# A Hunter's Report...



## mrodg (Oct 15, 2003)

Hi everyone, I just got back from North-Central Nodak and will provide my perspective and observations from the my week of hunting. First, this was my first trip ever to ND and was very dissapointed in water levels. I can tell everyone that the drought is unfortunately in full swing in the Missouri coteau region and SERIOUSLY doubt the duck production numbers given to us by Ducks Unlimited and the USFWS. After talking to locals in the greater bottineau region, they said they have not seen rain since the end of July. Whether or not these predictions were fabricated to sell hunting licenses or not, there simply are not near the ducks this year! I have friends who have hunted in Alberta, Manitoba, and Saskatchewan who report the same thing, so one can not say they are still holding up north in unbelievable numbers. As for the geese, there are very impressive numbers of snows/blues on J. Clark Salyer. I can tell you hunters that after seeing on one night of scouting 3 fields with 50,000 birds in each, there are approximately 200,000 snows feeding in the area from Westhope to Newburg. This DOES not mean though that you will kill birds however!! The snows, in my opinion, acted stranger than they do in the spring season and provided great frustration to our party. The last day we set up in a 2X3 sq. mile barley field that held 30,000 the night before and tried something new with our 50 doz. decoys that did the trick; we shot 56 birds in two hours over shells, silos, and full bodies. Hunters, leave the rags at home, they flare birds, trust me!!! Try REALLY spreading your decoys out and use a combination of all the types of decoys mentioned above. This is just what worked for us. I hope this helps and good luck to everyone.


----------



## dblkluk (Oct 3, 2002)

> The snows, in my opinion, acted stranger than they do in the spring season and provided great frustration to our party.


Yep, that sounds like snow hunting in ND alright!!! Nice to hear theres some birds up there though! Good report.


----------



## mrodg (Oct 15, 2003)

Just wanted to add that everyone in our party was blowing Sean Mann's white-out snow goose call and it really seemed to help at least bring the juvies within gunning range(I would highly recommend purchasing this call- it's worth the money!!).

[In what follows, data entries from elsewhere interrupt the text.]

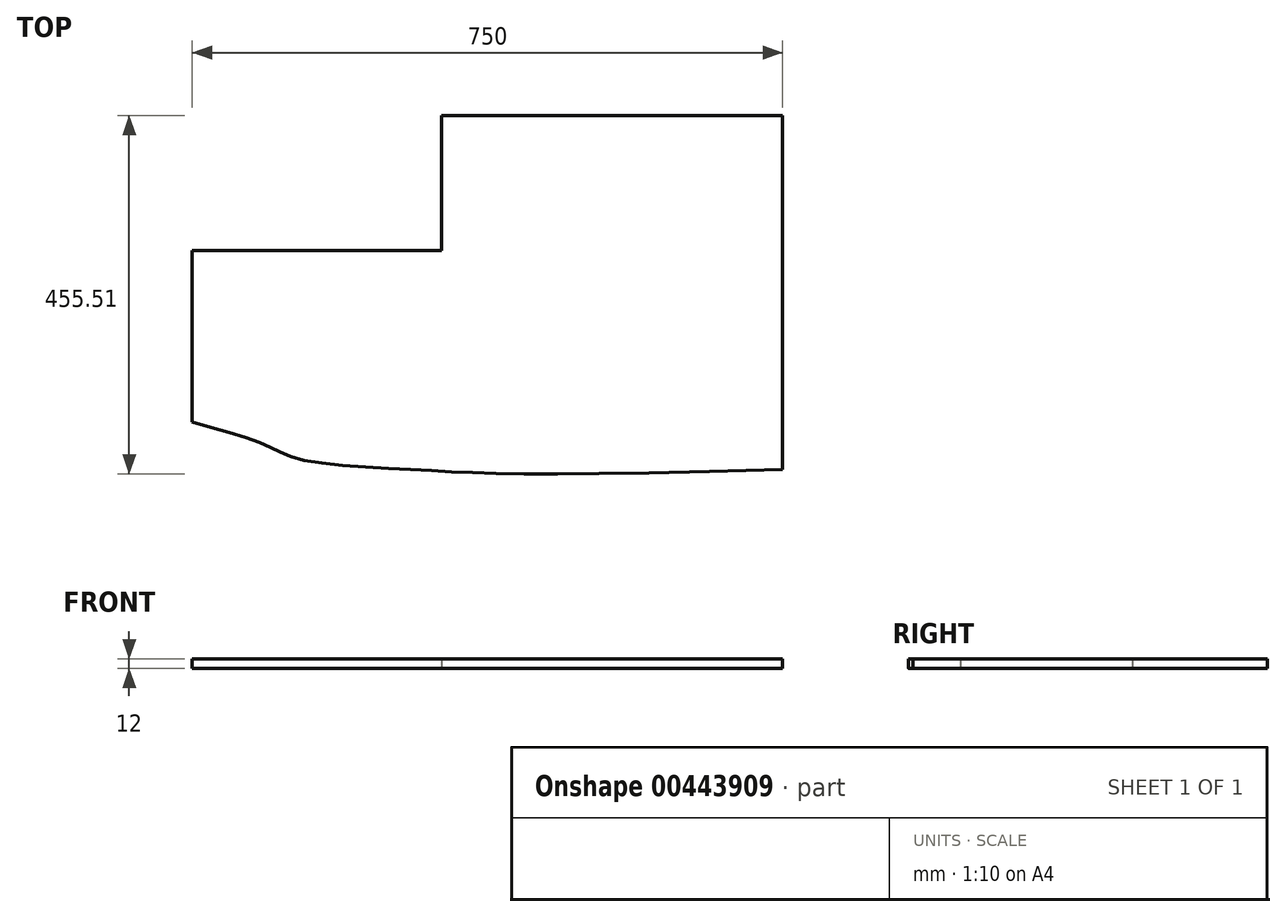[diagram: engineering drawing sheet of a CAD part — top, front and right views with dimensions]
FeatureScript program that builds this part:
annotation { "Feature Type Name" : "Feature", "Feature Type Description" : "" }
export const myFeature = defineFeature(function(context is Context, id is Id, definition is map)
    precondition{}
    {
        {
            var Q0;
            Q0=qCreatedBy(makeId("Top.planeOp"),FACE);
            var sketch = newSketch(context, id + "F0", { "sketchPlane" : qUnion([Q0])});
            skLineSegment(sketch, "E0", {"start": v(-750, 0) * mm, "end": v(-433.14, 0) * mm});
            skLineSegment(sketch, "E1", {"start": v(-433.14, 0) * mm, "end": v(-433.14, 171.51) * mm});
            skLineSegment(sketch, "E2", {"start": v(-433.14, 171.51) * mm, "end": v(0, 171.51) * mm});
            skLineSegment(sketch, "E3", {"start": v(0, 171.51) * mm, "end": v(0, -278.49) * mm});
            skFitSpline(sketch, "E4", {"points": [v(0, -278.49) * mm, v(-469.9, -278.49) * mm, v(-616.28, -264.53) * mm, v(-656.98, -247.1) * mm, v(-750, -218.02) * mm], "startDerivative": vector(-2328.35, -66.3) * mm, "endDerivative": vector(-565.9, 163.34) * mm});
            skLineSegment(sketch, "E5", {"start": v(-750, 0) * mm, "end": v(-750, -218.02) * mm});
            skSolve(sketch);
        }
        {
            var Q0;
            Q0=makeQuery(id+"F0.imprint","IMPRINT",FACE,{"disambiguationData":[TD([[makeQuery(id+"F0.imprint","IMPRINT",EDGE,{"derivedFrom":sQuery(id+"F0.wireOp",EDGE,"E0")}),-1.0]])]});
            extrude(context, id + "F1", {"entities" : qUnion([Q0]), "depth" : 12 * mm});
        }
        {
            var Q0;
            Q0=makeQuery(id+"F1.opExtrude","SWEPT_BODY",BODY,{"disambiguationData":[OSD([sQuery(id+"F0.wireOp",EDGE,"E0"),sQuery(id+"F0.wireOp",EDGE,"E1"),sQuery(id+"F0.wireOp",EDGE,"E2"),sQuery(id+"F0.wireOp",EDGE,"E3"),sQuery(id+"F0.wireOp",EDGE,"E4"),sQuery(id+"F0.wireOp",EDGE,"E5")])]});
            transform(context, id + "F2", {"entities" : qUnion([Q0]), "transformType" : TransformType.TRANSLATION_3D, "dx" : 0 * mm, "dy" : 0 * mm, "dz" : 0 * mm, "makeCopy" : true});
        }
    });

We tried using our Final Approach X-lander blinds but the birds seemed to notice them even with a lot of barley in the stubble straps(it took us a day or two to figure this out) so I recommend everyone wearing white and doing it the old-fashioned way if you really want to get em' close. I mentioned earlier about spreading the decoys out - this is key!!...01 We would throw our 30 dozen carrylite and G&H shells as far as 300 yards(NO BULLSH*T!) around us from where we were sitting and then go ahead and fill in with full-bodies and silhouettes. Leave LOTS of space between your decoy groups and don't be afraid to put groups of one or two full bodies by themselves...this to me looks exactly like the fields of live birds we saw in the evenings scouting up there. Even though the spread was extremely spread out, the geese would come to the calls and this type of hunting produced a lot of birds for us. I hope you guys don't think I'm patronizing you, I just want to save the tundra...thats all  By the way, you North Dakotan's have a beautiful state and equally nice people to go along with it.


----------



## KEN W (Feb 22, 2002)

Sounds like you had a good hunt up here.But 200,000?
The refuge Manager is a friend of mine and he told me 60,000 at Westhope on Wed.Course everone that looks at a big flock will give a different estimate.

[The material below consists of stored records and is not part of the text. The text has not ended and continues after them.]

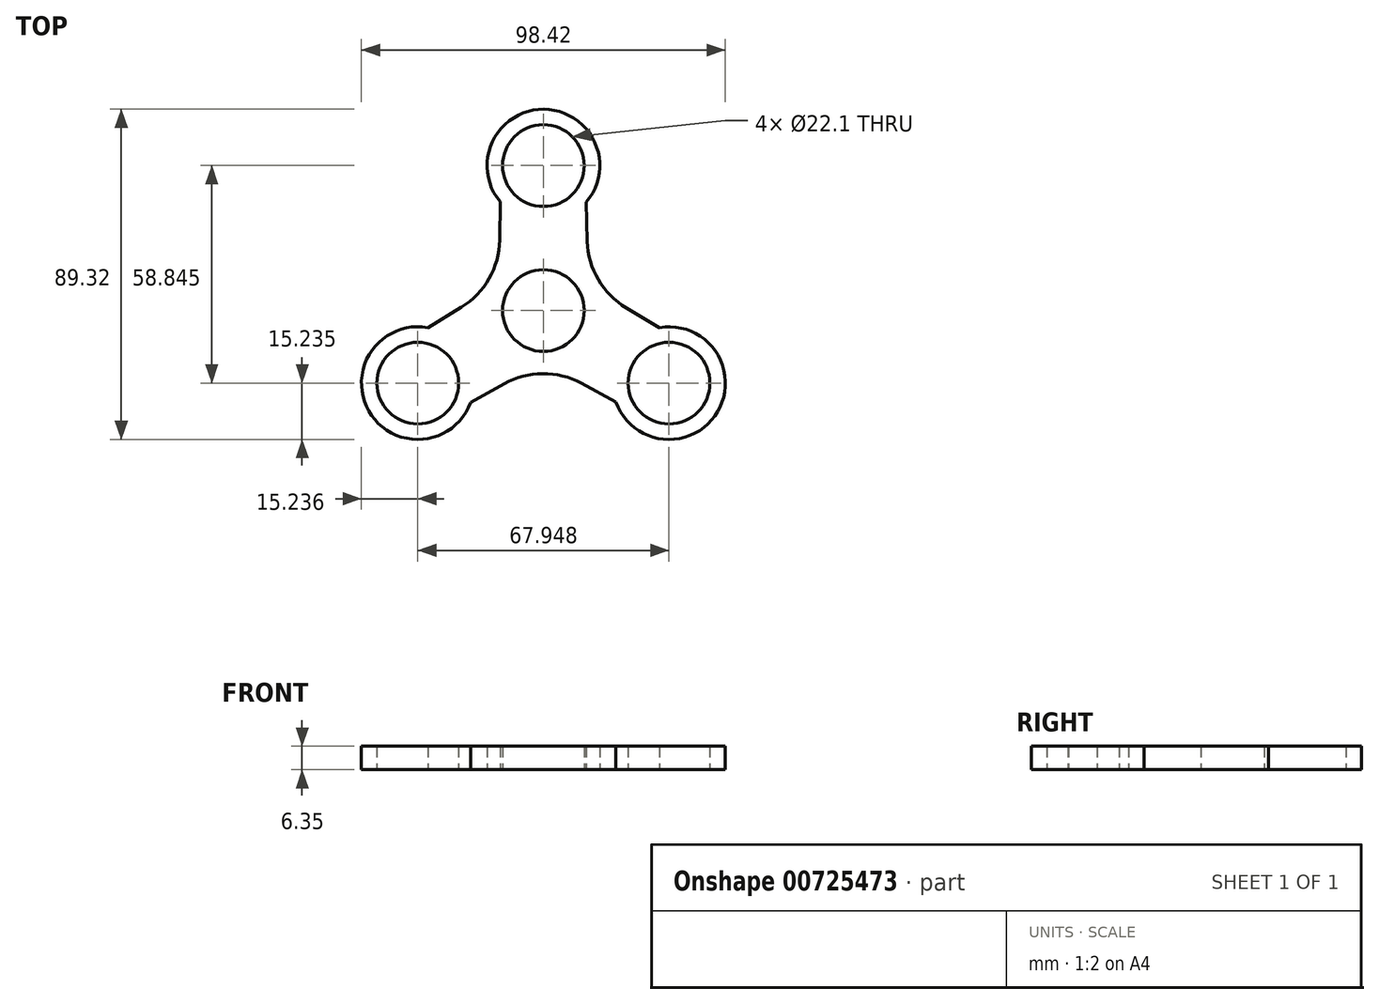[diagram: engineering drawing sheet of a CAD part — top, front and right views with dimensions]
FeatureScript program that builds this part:
annotation { "Feature Type Name" : "Feature", "Feature Type Description" : "" }
export const myFeature = defineFeature(function(context is Context, id is Id, definition is map)
    precondition{}
    {
        {
            var Q0;
            Q0=qCreatedBy(makeId("Top.planeOp"),FACE);
            var sketch = newSketch(context, id + "F0", { "sketchPlane" : qUnion([Q0])});
            skCircle(sketch, "E0", {"center": v(0, 0) * mm, "radius": 11.05 * mm});
            skCircle(sketch, "E1", {"center": v(0, 0) * mm, "radius": 13.97 * mm});
            skCircle(sketch, "E2", {"center": v(0, 39.23) * mm, "radius": 11.05 * mm});
            skCircle(sketch, "E3", {"center": v(0, 39.23) * mm, "radius": 15.24 * mm});
            skCircle(sketch, "E4.1.0", {"center": v(-33.97, -19.61) * mm, "radius": 11.05 * mm});
            skCircle(sketch, "E4.2.0", {"center": v(33.97, -19.61) * mm, "radius": 11.05 * mm});
            skCircle(sketch, "E5.1.0", {"center": v(-33.97, -19.61) * mm, "radius": 15.24 * mm});
            skCircle(sketch, "E5.2.0", {"center": v(33.97, -19.61) * mm, "radius": 15.24 * mm});
            skPoint(sketch, "E6", {"position": v(-11.72, 29.48) * mm});
            skPoint(sketch, "E7", {"position": v(-12, 7.15) * mm});
            skPoint(sketch, "E8", {"position": v(-31.22, -4.62) * mm});
            skLineSegment(sketch, "E9", {"start": v(-11.72, 29.48) * mm, "end": v(-11.85, 19.06) * mm});
            skLineSegment(sketch, "E10", {"start": v(-31.22, -4.62) * mm, "end": v(-22.16, 0.92) * mm});
            skArc(sketch, "E11.filletArc", {"start": v(-22.16, 0.92) * mm, "mid": v(-14.67, 8.66) * mm, "end": v(-11.85, 19.06) * mm});
            skArc(sketch, "E12.1.0", {"start": v(10.28, -19.66) * mm, "mid": v(-0.17, -17.04) * mm, "end": v(-10.58, -19.8) * mm});
            skArc(sketch, "E12.2.0", {"start": v(11.88, 18.73) * mm, "mid": v(14.84, 8.37) * mm, "end": v(22.43, 0.73) * mm});
            skLineSegment(sketch, "E13.1.0", {"start": v(-19.68, -24.89) * mm, "end": v(-10.58, -19.8) * mm});
            skLineSegment(sketch, "E13.2.0", {"start": v(31.4, -4.6) * mm, "end": v(22.43, 0.73) * mm});
            skLineSegment(sketch, "E14.1.0", {"start": v(19.62, -24.73) * mm, "end": v(10.28, -19.66) * mm});
            skLineSegment(sketch, "E14.2.0", {"start": v(11.6, 29.35) * mm, "end": v(11.88, 18.73) * mm});
            skSolve(sketch);
        }
        {
            var Q0;
            Q0 = qSketchRegion(id + "F0", true);
            var Q1;
            Q1=makeQuery(id+"F0.imprint","IMPRINT",FACE,{"disambiguationData":[TD([[makeQuery(id+"F0.imprint","IMPRINT",EDGE,{"derivedFrom":sQuery(id+"F0.wireOp",EDGE,"E0")}),-1.0]])]});
            extrude(context, id + "F1", {"entities" : qUnion([Q0, Q1]), "depth" : 6.35 * mm, "offsetDistance" : 25.4 * mm});
        }
    });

The locals are right about the rain.I live in Bottineau and I measured less than 3 in. since July 1.My garden is powder dry and too hard to even till.

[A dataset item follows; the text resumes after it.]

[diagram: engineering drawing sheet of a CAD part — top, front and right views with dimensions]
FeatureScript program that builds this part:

It's raining right now and we have had NW winds at 40 mph gusting to 50.
Maybe this will blow some birds down.


----------



## mrodg (Oct 15, 2003)

Ken, I honestly don't know how many birds are in the area but I do know that the Mouse River is not the only water roosting birds...we found numerous bodies of water surrounding the refuge that were holding snows. We actually hunted a roost near Willow City that was holding 20,000 birds in the morning when we got there. I can also say that the flight coming back into the refuge Tues. night was 2 hours long for whatever thats worth(VERY IMPRESSIVE!). To me, 60,000 on Clark Slayer seems low but I don't work there everyday either.


----------



## recker (Oct 12, 2003)

I dont hunt in nd but near sand lake in south dakota and lots of times birds hold outside of the refuge. So when the counts are done these birds are not counted at all or seen.I guess to us the general rule is until we hear from friends that 150,000 plus are in the area it is not worth hunting since snows are so smart.


----------



## KEN W (Feb 22, 2002)

The 60,000 figure was only north of Westhope.I also have seen good numbers off the refuge.


----------



## GooseBuster3 (Mar 1, 2002)

Couple more days before I leave to northern ND. We are going to give them hell! Got 700 north winds that are itching to be used!


----------



## mark (Sep 20, 2003)

goosebuster...where were you hunting in the snow?


----------



## GooseBuster3 (Mar 1, 2002)

Oh it was around. :wink:


----------